**SELECTED PASSAGE**

++++++

And I suppose that if you purl together the last two stitches, you'd create a straight fabric rather than a bias one.


----------



## Jessica-Jean (Mar 14, 2011)

sschimel said:


> I checked out a video and it looks more like a herringbone stitch. The video only used one strand of wool and involved dropping the first stitch. That's not what I'm doing.


There are videos and there are videos.

In fact, the stitch you're doing is in even older books than Ms. Gilchrist's, though it's not labeled as 'twice-knit'.


----------



## sschimel (Mar 22, 2013)

But I'm not knitting any stitches twice, nor am I dropping any


----------



## Raybo (Mar 12, 2011)

Jessica-Jean said:


> Yes, I'm familiar with it. I bought the book, *Twice-Knit Knitting* by Lee Gilchrist, back in the 70s, and I've made baby blankets and two ponchos from it. Weather-proof ponchos. If you google Twice-Knit Knitting, you'll find videos and more.
> http://www.amazon.com/Twice-knit-knitting-Lee-Gilchrist/dp/B0006C0FVQ


I remember that book, it got lost during one of our many moves since the 70s. Thanks Jessica, for the link, maybe I can replace it now, if the price isn't the Amazon high. :XD:


----------



## Joy Marshall (Apr 6, 2011)

This may not be the method the poster is using, but does it have the same result?


----------



## Jessica-Jean (Mar 14, 2011)

sschimel said:


> I know there's nothing new under the sun so I'm sure I didn't invent this but I've never seen it in any pattern compendium. It's knit with double strands. ON the knit side row, you knit one of the strands. Then you knit the second strand of the first stitch with the first strand of the second stitch and so on across the row. The last stitch will be knitting a sing strand again. On the purl side, you purl two together (it will be four strands) and then *purl across the row*. This is creating the most gorgeous bias cloth. I was wondering if anyone can tell me the name of the stitch?


I missed that part about purling across the row. No, I haven't ever seen any fabric formed _that_ way before. You may have come up with a new pattern stitch! 
Bravo! :thumbup:

So, when you say, " It's knit with double strands.", do you mean that you are working with two strands of yarn at a time? And working them separately? Sort of?


----------



## Jessica-Jean (Mar 14, 2011)

++++++

**EXCERPTED RECORDS**
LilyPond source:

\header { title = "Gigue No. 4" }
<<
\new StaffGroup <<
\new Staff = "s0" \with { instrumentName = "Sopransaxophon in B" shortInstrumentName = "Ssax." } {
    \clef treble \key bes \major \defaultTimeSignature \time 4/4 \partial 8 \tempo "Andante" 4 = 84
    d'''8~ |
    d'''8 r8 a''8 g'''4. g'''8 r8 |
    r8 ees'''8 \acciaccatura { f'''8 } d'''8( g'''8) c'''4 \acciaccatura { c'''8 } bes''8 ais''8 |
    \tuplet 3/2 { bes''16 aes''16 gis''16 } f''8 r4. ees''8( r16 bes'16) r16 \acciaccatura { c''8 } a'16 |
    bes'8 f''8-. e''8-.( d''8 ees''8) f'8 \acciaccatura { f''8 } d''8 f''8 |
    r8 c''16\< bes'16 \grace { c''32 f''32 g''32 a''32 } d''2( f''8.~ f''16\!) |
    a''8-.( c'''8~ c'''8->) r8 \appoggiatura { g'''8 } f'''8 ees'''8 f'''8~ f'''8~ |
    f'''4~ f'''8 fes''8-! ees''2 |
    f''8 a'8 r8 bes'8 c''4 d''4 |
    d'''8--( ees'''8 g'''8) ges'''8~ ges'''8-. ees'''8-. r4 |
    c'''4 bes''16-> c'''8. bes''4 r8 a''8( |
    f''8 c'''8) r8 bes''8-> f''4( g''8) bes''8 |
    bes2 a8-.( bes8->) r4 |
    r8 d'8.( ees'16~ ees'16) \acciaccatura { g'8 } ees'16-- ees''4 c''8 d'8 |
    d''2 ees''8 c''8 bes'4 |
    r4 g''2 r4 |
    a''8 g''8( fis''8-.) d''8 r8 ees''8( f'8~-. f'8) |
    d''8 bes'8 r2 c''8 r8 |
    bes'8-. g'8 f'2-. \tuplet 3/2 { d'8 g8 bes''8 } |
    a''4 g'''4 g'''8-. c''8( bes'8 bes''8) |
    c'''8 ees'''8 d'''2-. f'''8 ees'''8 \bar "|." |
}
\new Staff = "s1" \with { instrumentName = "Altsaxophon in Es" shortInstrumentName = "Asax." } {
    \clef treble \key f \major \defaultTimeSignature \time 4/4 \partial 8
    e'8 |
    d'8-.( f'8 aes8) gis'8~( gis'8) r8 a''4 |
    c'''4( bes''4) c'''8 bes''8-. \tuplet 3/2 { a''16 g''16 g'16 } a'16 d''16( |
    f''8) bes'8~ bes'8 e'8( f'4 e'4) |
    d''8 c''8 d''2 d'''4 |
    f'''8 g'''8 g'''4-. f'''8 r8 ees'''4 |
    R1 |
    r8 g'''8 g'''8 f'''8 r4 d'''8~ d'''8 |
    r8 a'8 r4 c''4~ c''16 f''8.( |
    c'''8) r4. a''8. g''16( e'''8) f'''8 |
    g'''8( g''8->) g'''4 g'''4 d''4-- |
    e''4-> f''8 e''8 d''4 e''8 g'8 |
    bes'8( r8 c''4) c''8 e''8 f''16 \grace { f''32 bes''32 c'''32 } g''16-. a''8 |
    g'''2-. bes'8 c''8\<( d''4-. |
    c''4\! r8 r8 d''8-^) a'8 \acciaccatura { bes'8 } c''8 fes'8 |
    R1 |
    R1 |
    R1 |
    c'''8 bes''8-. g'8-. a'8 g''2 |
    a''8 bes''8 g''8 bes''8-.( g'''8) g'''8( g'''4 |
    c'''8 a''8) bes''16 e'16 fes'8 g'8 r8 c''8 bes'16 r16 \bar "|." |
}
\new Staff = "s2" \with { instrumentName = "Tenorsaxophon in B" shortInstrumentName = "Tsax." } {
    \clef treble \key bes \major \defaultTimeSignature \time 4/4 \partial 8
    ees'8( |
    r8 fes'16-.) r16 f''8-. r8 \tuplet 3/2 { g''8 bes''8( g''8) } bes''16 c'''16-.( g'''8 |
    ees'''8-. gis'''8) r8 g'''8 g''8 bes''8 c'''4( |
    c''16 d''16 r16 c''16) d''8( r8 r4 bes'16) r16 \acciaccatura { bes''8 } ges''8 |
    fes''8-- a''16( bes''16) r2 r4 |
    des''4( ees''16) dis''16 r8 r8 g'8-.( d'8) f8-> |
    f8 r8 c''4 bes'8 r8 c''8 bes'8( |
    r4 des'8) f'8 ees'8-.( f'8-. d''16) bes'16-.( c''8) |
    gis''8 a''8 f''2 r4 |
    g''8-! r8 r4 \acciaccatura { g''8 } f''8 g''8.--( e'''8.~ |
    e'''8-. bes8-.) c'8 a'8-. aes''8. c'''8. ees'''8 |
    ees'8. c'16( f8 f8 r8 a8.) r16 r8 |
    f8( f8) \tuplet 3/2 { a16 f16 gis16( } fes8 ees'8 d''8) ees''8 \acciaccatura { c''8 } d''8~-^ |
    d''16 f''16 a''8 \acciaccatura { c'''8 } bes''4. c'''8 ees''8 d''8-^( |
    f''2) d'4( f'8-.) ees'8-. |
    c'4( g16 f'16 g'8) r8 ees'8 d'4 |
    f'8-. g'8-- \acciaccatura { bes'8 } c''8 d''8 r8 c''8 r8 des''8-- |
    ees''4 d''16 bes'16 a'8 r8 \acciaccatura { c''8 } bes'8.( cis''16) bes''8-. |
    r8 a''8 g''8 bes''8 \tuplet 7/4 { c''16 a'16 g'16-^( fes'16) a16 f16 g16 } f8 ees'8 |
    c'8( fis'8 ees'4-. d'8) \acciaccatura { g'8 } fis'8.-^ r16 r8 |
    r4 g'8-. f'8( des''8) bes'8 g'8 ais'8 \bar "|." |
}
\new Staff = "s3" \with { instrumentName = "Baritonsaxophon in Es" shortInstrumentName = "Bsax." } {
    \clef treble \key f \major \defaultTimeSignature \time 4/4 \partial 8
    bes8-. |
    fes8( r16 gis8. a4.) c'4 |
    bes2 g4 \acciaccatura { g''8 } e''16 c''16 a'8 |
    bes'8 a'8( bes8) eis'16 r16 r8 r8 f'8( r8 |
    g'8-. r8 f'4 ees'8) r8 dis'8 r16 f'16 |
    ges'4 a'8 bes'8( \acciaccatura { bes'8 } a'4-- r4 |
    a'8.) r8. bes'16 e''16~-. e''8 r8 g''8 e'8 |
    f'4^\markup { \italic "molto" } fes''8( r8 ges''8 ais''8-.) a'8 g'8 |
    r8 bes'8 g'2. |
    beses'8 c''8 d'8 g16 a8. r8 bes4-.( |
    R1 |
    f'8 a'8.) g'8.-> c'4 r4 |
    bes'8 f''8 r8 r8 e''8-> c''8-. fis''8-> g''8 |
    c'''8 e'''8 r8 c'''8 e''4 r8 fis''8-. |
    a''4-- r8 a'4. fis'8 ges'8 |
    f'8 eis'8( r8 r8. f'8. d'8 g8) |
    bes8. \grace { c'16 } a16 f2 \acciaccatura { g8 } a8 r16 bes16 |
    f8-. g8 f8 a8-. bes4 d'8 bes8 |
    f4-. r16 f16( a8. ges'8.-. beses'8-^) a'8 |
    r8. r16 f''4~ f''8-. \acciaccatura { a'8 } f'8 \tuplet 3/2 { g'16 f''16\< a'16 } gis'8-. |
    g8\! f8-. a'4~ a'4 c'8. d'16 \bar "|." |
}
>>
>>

++++++

**TASK INSTRUCTIONS**
1 – In the knitting thread, what did Jessica-Jean make using the book *Twice-Knit Knitting*?
2 – Print everything in the knitting thread from "I remember that" down to "the same result?".

**OUTPUTS IN ORDER**
1 – Baby blankets and two ponchos.

2 –
I remember that book, it got lost during one of our many moves since the 70s. Thanks Jessica, for the link, maybe I can replace it now, if the price isn't the Amazon high. :XD:


----------



## Joy Marshall (Apr 6, 2011)

This may not be the method the poster is using, but does it have the same result?